Counties with slightly higher than average median home prices, including areas in California, Massachusetts, and Colorado, have seen a raise in loan limits. For the other counties in the United States, the baseline loan limit remains at $417,000.
Freddie Mac has implemented updated rules for condominiums, co-ops, and Home Ready mortgages. The Home Ready program has raised some eyebrows as it counts non-borrowers’ income for qualified homeowners so that they can receive low-down payment loans. Fannie Mae has also made changes regarding foreclosures and bankruptcies.
When it comes to the time you can finance a home after a foreclosure or bankruptcy, there are different rules. According to FHA requirements, you must wait one to three years after a foreclosure, three years after a short sale and deed-in-lieu, and two years after the discharge date of Chapter 7 and Chapter 13 bankruptcies. Regarding a short sale, the waiting period applies if you were delinquent on your payments.
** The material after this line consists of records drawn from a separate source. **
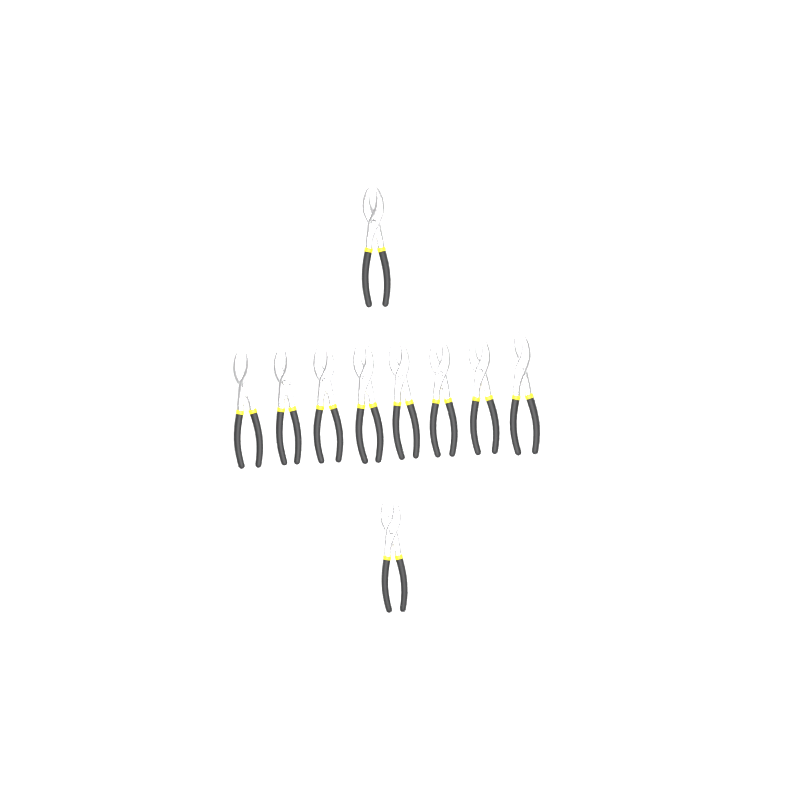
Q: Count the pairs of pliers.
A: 10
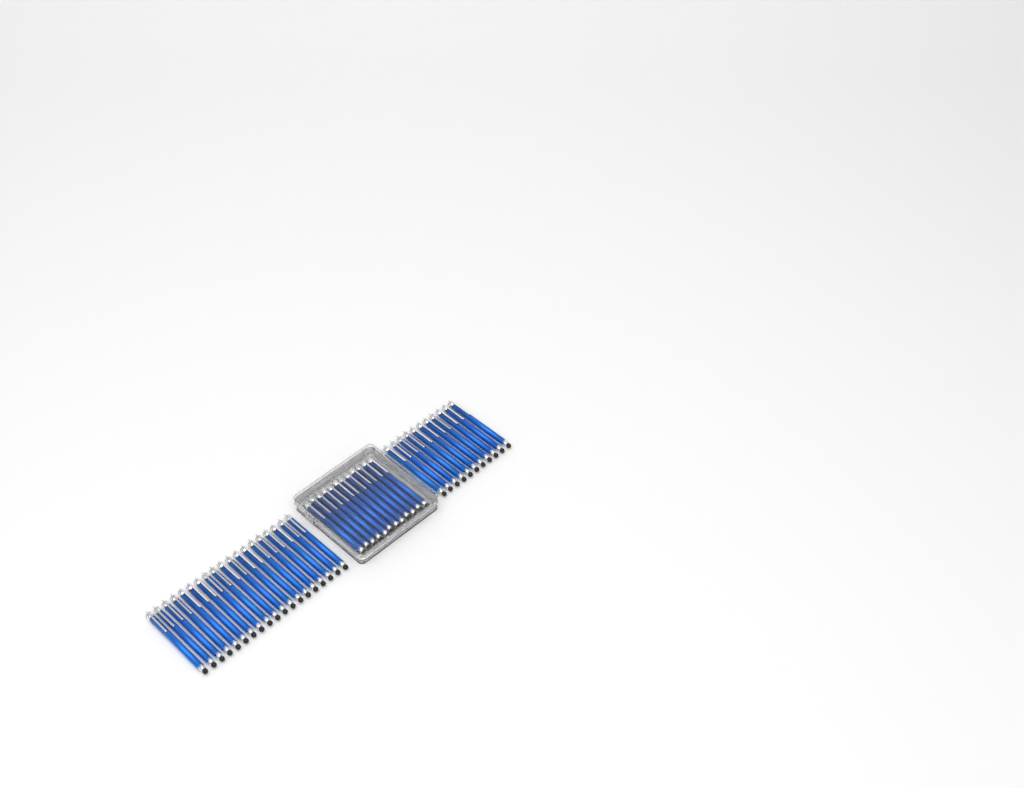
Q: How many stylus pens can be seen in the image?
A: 42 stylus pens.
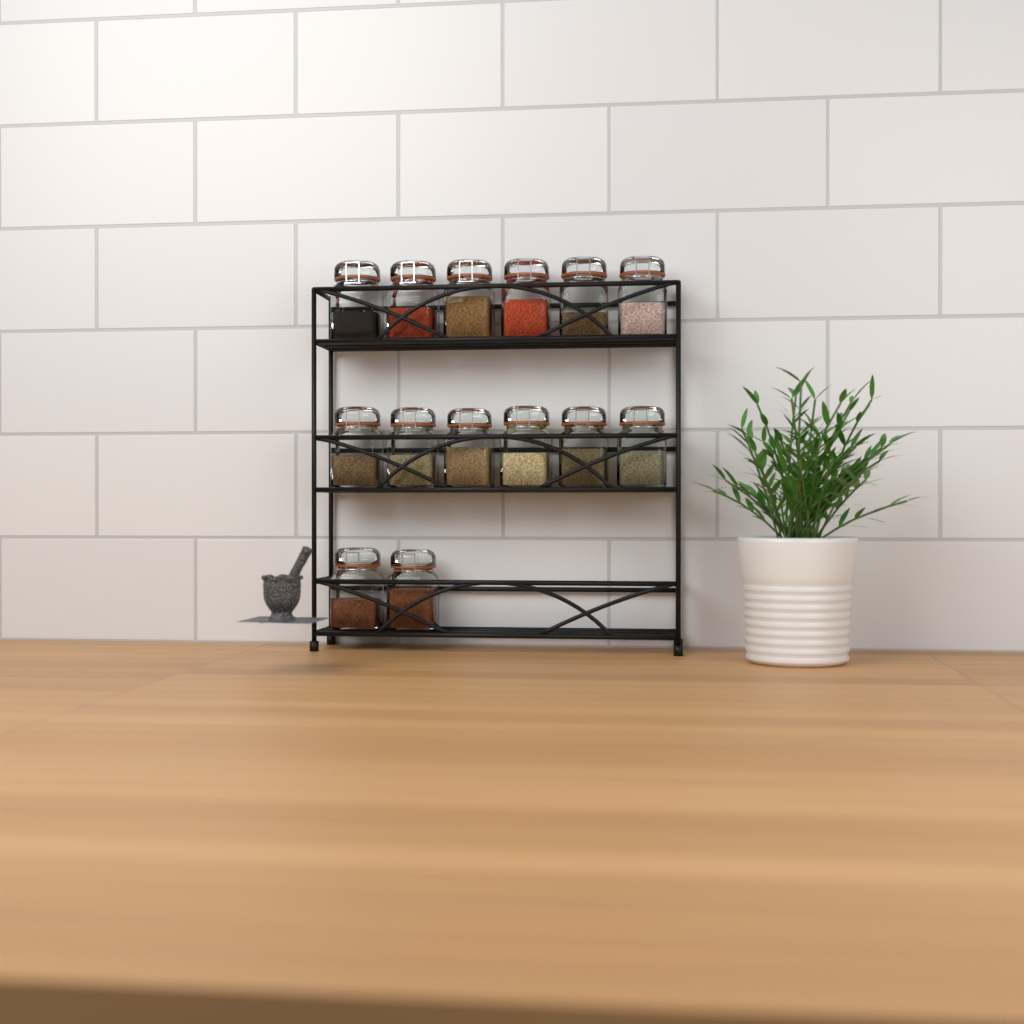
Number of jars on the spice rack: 14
After a foreclosure, short sale, or Chapter 7 bankruptcy, VA requirements state you must wait two years for loan amounts less than $417,000 and wait seven years for loans over this amount. For a Chapter 13 bankruptcy, you must wait one year if the report period elapsed. It is even longer for loans over $417,000.
USDA requirements explain you must wait three years after a foreclosure, short sale, or Chapter 7 bankruptcy. After filing Chapter 13, you must wait two years.
Conventional requirements state you must wait seven years after the completion of a foreclosure, four years after a short sale or Chapter 7 filing, and two years from the discharge date of a Chapter 13 bankruptcy.
HUD released updated policies concerning reverse mortgages. Other exceptions exist as well. If you have a bankruptcy or foreclosure on you record, it is best to consult with a financial expert to learn the exact rules.